Location
- Country: United States
- State: New York Pennsylvania
- Counties: McKean (PA) Cattaraugus(NY)

Physical characteristics
- Source: Limestone Brook divide
- • location: about 2 miles southwest of Limestone, New York
- • coordinates: 42°00′33.12″N 078°39′15.23″W﻿ / ﻿42.0092000°N 78.6542306°W
- • elevation: 2,140 ft (650 m)
- Mouth: Tunungwant Creek
- • location: about 1 mile north-northwest of Foster Brook, Pennsylvania
- • coordinates: 41°59′34.23″N 078°37′30.10″W﻿ / ﻿41.9928417°N 78.6250278°W
- • elevation: 1,401 ft (427 m)
- Length: 2.99 mi (4.81 km)
- Basin size: 1.69 square miles (4.4 km^{2})
- • location: Tunungwant Creek
- • average: 3.25 cu ft/s (0.092 m^{3}/s) at mouth with Tunungwant Creek

Basin features
- Progression: Tunungwant Creek → Allegheny River → Ohio River → Mississippi River → Gulf of Mexico
- River system: Allegheny River
- • left: unnamed tributaries
- • right: unnamed tributaries
- Bridges: Camp Road, unnamed road (x3), Latchaw Hollow Road, Seaward Avenue

= Latchaw Creek =

Stream in Pennsylvania, USA

Latchaw Creek is a 2.99 mi long first-order tributary to Tunungwant Creek.
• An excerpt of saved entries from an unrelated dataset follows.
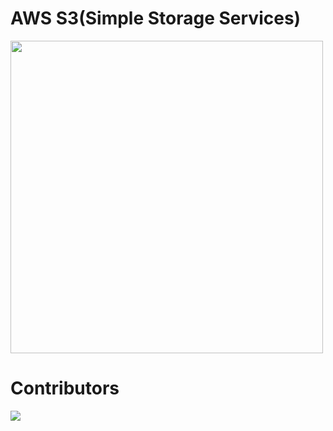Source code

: # AWS S3(Simple Storage Services)

<IMG align="center" src="https://cdn.havecamerawilltravel.com/photographer/files/2013/03/Amazon-S3-1068x339.jpg" width="500"/>

# Contributors

<a href="https://github.com/ashishkrb7/AWS-S3-Simple-Storage-Services-/graphs/contributors">
  <img src="https://contrib.rocks/image?repo=ashishkrb7/AWS-S3-Simple-Storage-Services-" />
</a>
This is the only stream of this name in the United States.

==Variant names==
According to the Geographic Names Information System, it has also been known historically as:
- Latchaw Run

==Course==
Latchaw Creek rises about 2 mile southwest of Limestone, New York in Cattaraugus County and then flows generally southeast into McKean County, Pennsylvania to meet Tunungwant Creek about 1-mile north-northwest of Foster Brook, Pennsylvania.

==Watershed==
Latchaw Creek drains 1.69 sqmi of area, receives about 44.18 in/year of precipitation, and is about 94.03% forested.